Task material section start
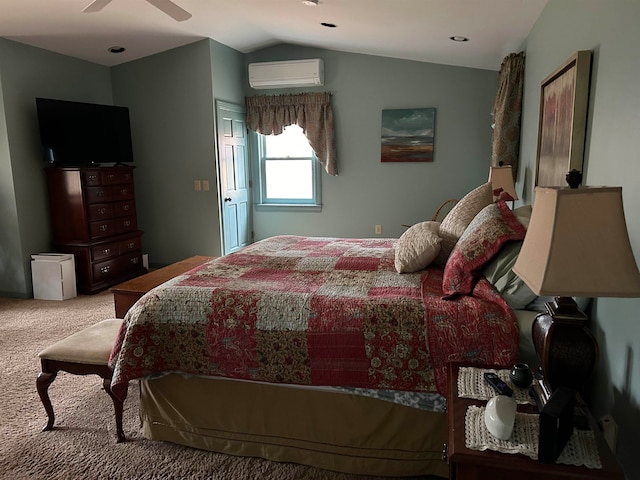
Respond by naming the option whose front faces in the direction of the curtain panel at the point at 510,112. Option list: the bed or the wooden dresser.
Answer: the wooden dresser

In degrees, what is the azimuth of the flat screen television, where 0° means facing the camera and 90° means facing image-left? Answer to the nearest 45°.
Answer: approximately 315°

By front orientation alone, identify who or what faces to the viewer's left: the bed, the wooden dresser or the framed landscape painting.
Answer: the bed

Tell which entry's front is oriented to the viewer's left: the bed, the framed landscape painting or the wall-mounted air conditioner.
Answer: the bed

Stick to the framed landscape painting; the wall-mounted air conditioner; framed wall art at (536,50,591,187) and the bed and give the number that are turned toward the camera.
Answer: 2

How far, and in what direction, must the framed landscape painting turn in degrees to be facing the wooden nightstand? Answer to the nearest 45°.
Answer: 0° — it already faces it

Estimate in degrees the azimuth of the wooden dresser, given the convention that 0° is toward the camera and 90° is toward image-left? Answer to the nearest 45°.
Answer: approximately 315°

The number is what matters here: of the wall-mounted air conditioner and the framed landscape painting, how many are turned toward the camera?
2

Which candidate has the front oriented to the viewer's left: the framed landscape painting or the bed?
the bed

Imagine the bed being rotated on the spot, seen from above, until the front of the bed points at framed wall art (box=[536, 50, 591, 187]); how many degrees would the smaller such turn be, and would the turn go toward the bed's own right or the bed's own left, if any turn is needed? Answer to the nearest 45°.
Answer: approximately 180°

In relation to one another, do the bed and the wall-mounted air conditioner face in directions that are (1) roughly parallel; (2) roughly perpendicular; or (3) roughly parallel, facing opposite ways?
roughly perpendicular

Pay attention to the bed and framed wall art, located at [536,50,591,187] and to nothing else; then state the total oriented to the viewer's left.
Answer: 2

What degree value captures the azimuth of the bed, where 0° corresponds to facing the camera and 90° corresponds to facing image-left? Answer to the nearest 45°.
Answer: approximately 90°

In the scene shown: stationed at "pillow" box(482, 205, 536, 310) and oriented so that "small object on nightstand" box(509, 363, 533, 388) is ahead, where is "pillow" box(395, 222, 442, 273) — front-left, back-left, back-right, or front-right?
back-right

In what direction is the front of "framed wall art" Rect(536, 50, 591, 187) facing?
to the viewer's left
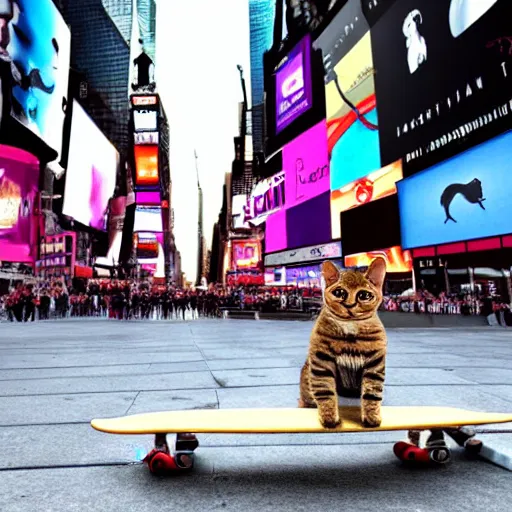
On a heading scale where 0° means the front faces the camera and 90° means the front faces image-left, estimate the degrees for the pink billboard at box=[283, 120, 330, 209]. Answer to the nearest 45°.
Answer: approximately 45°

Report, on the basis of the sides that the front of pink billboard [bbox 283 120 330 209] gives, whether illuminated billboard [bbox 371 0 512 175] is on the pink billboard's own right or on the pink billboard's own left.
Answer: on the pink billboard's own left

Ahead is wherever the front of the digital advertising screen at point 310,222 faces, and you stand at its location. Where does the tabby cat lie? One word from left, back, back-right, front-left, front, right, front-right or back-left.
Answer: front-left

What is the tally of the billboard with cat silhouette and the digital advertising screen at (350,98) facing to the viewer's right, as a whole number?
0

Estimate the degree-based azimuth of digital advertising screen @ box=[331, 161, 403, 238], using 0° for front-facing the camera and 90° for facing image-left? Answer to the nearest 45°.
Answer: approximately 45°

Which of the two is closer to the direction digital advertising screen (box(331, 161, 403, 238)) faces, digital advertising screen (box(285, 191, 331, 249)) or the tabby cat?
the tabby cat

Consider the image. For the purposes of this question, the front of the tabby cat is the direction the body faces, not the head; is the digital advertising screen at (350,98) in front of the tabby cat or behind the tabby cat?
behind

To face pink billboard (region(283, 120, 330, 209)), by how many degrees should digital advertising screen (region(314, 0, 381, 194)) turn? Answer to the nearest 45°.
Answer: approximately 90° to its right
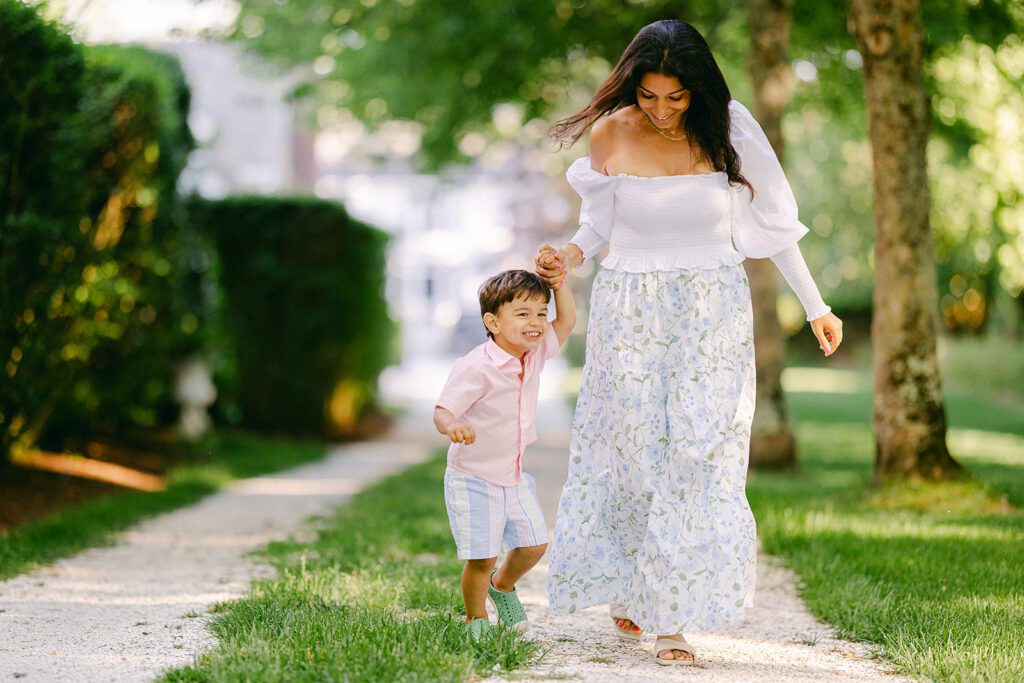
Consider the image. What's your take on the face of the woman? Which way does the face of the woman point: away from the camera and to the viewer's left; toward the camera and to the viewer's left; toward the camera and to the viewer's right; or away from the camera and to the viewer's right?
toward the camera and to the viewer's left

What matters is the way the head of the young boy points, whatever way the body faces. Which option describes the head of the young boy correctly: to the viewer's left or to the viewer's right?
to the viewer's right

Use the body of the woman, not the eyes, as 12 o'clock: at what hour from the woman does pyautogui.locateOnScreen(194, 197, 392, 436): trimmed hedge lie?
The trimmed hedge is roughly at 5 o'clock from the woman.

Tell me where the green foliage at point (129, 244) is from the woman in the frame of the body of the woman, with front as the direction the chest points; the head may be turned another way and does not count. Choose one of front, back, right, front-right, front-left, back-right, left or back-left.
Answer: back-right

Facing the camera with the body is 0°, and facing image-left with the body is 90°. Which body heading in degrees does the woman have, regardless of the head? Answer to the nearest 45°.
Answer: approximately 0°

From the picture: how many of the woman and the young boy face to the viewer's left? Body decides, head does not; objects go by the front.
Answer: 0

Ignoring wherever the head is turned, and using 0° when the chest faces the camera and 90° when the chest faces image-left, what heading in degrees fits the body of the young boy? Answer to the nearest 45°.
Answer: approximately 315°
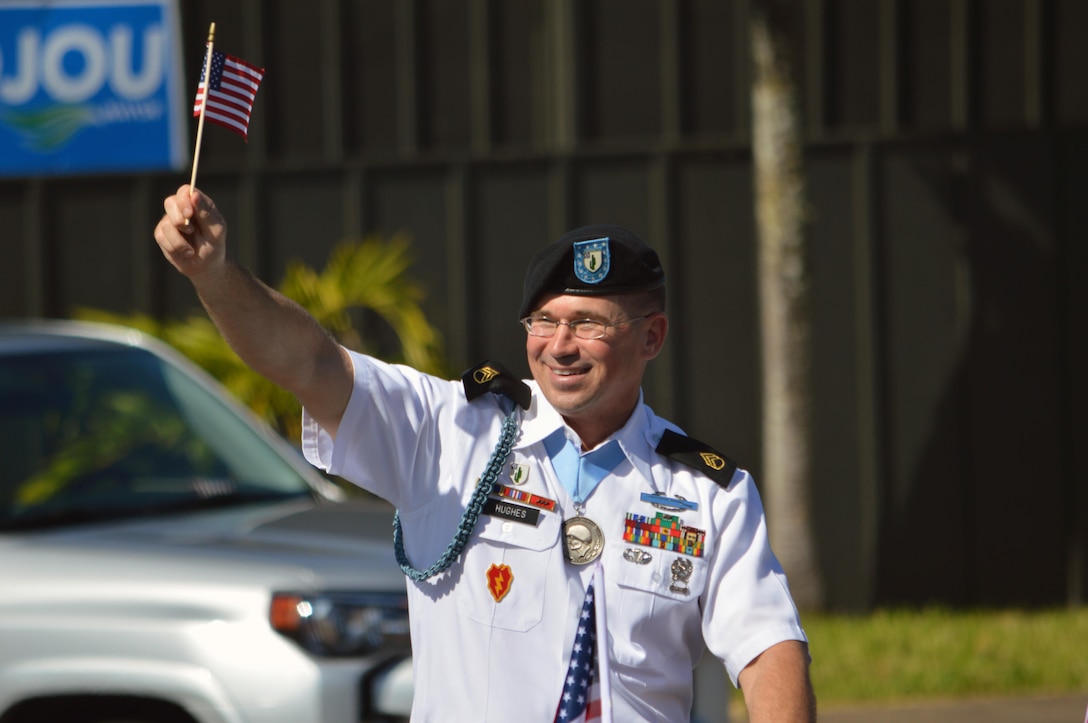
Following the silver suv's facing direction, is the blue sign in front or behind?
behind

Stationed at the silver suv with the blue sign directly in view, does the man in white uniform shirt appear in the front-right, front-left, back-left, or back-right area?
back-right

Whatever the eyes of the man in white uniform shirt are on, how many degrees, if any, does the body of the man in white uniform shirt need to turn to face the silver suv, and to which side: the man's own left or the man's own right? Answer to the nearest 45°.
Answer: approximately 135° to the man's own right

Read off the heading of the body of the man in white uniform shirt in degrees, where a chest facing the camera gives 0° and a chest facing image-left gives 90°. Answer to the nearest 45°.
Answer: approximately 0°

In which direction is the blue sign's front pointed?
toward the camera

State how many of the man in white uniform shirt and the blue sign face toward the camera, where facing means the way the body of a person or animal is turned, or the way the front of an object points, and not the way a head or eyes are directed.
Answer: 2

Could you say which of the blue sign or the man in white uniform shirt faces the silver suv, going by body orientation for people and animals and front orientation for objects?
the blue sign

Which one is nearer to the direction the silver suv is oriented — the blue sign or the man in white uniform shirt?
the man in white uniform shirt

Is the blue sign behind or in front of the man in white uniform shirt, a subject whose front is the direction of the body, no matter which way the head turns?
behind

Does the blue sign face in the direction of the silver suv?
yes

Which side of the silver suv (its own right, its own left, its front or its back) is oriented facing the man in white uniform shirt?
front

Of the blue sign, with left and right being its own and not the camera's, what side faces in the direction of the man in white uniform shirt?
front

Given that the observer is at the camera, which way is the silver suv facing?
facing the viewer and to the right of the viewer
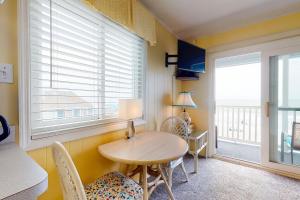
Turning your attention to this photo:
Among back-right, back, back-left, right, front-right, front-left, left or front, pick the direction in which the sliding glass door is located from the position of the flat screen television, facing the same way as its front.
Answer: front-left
Task material section end
Task material section start
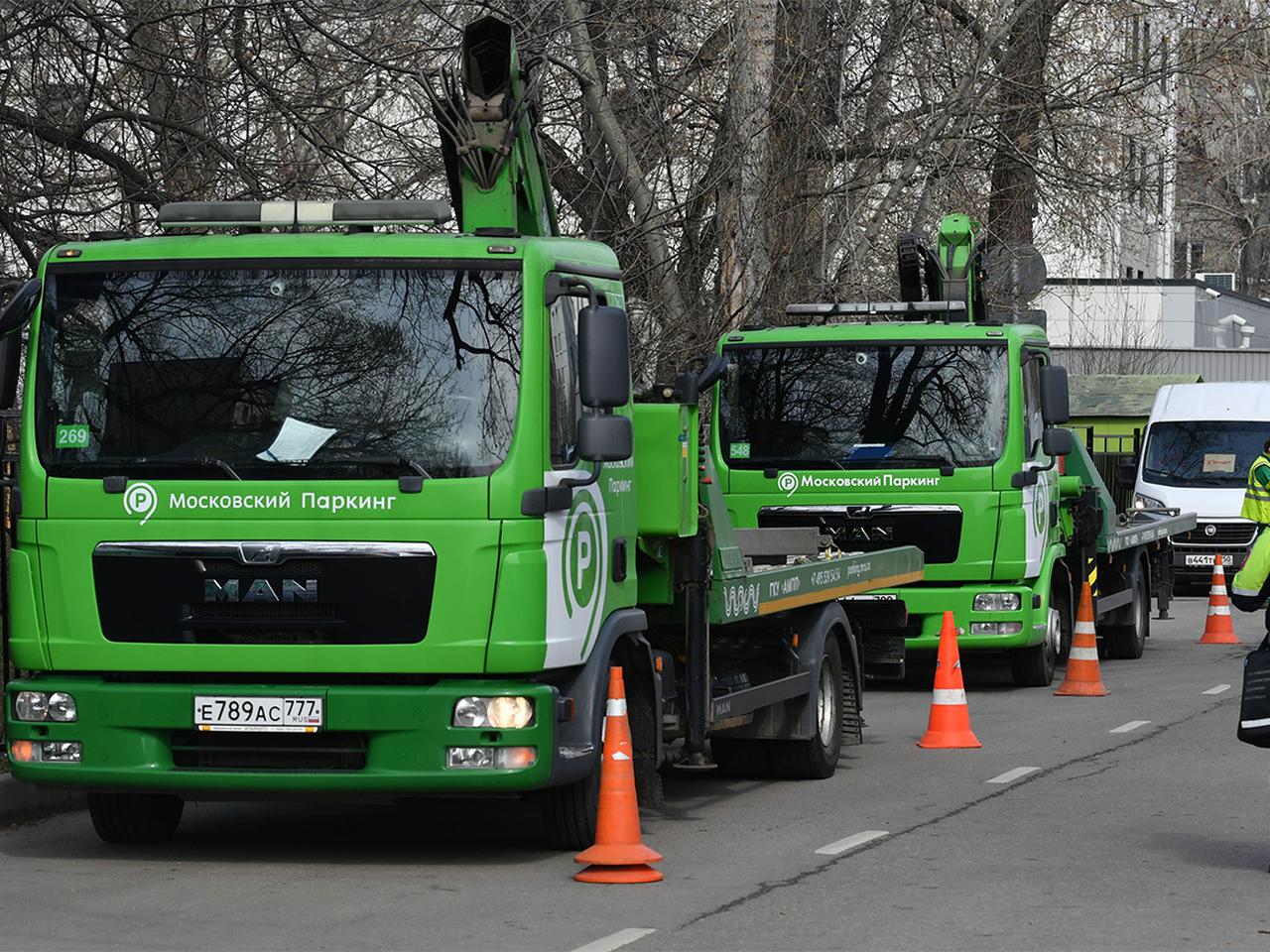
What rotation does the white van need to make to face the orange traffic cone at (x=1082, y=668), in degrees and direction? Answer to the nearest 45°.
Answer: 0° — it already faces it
Task material section end
Task material section start
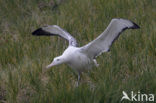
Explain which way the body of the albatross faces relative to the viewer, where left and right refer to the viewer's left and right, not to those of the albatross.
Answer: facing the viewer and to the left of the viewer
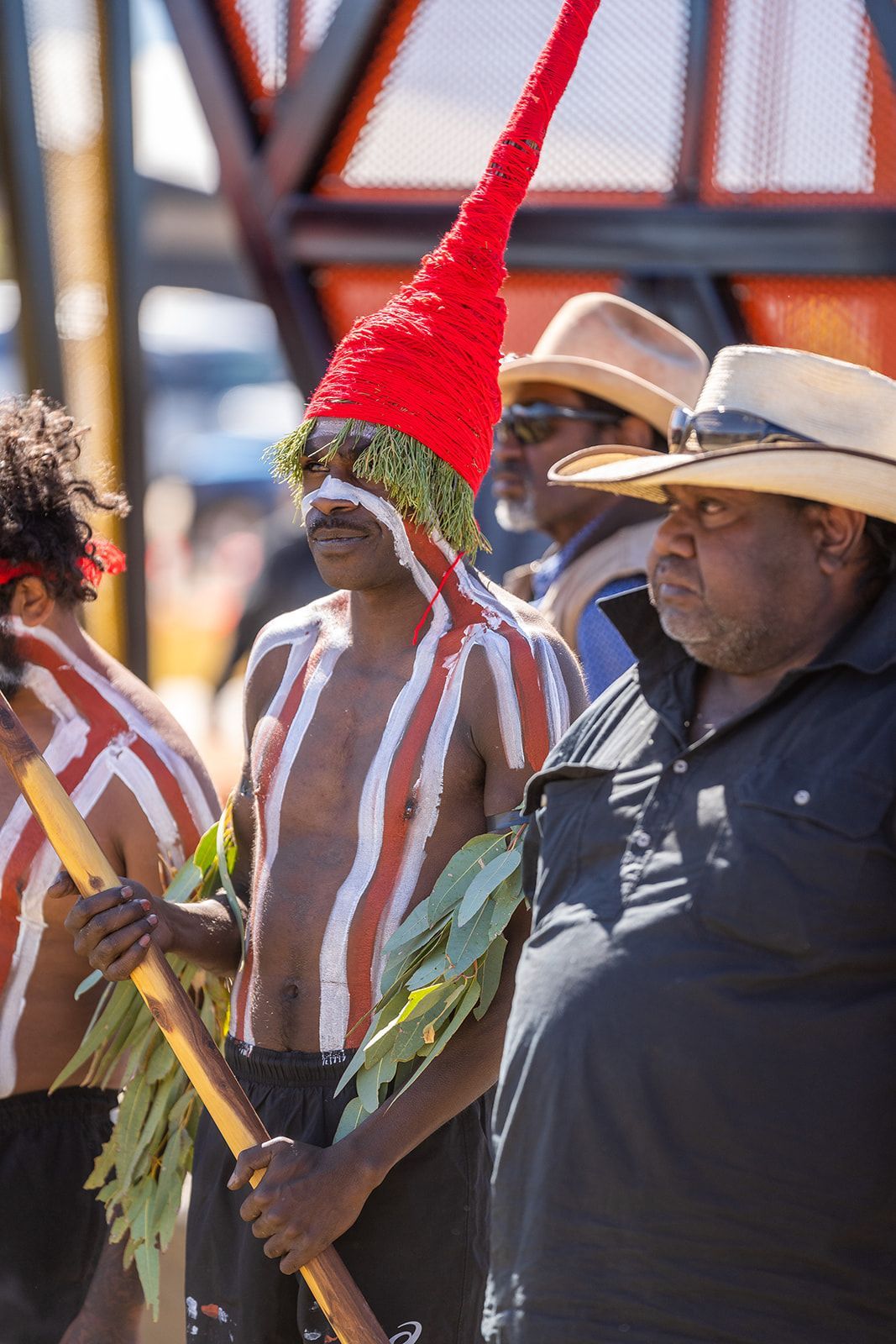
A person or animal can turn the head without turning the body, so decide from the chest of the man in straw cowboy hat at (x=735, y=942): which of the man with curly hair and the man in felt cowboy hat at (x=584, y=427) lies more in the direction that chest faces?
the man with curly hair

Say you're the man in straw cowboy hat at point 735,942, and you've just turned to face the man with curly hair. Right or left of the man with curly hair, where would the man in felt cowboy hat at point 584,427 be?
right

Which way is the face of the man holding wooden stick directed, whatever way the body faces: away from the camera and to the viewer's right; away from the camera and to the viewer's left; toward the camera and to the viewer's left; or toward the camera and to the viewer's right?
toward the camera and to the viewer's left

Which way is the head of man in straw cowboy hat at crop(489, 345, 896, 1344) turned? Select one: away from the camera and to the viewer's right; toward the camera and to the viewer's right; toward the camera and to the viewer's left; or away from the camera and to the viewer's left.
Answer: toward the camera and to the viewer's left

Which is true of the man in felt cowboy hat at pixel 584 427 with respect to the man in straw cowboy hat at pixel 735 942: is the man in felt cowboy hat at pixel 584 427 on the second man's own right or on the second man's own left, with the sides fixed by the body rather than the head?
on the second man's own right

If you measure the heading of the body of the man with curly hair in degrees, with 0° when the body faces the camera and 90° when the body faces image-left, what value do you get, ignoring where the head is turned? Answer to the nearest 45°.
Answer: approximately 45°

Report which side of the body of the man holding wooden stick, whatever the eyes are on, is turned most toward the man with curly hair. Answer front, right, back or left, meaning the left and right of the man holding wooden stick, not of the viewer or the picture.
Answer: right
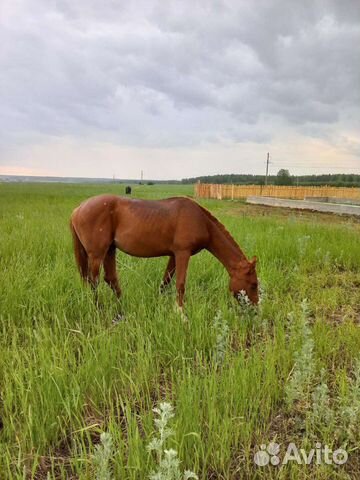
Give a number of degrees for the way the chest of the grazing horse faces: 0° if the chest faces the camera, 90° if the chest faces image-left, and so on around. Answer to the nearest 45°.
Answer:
Task material section end
:: Aim of the task ::
Reproduce the data from the line with "Given that the" to the line with "facing the viewer and to the right", copying both of those lines and everything between them without any change.

:: The answer ::
Given that the observer is at the camera, which way is the silver suv facing?
facing the viewer and to the right of the viewer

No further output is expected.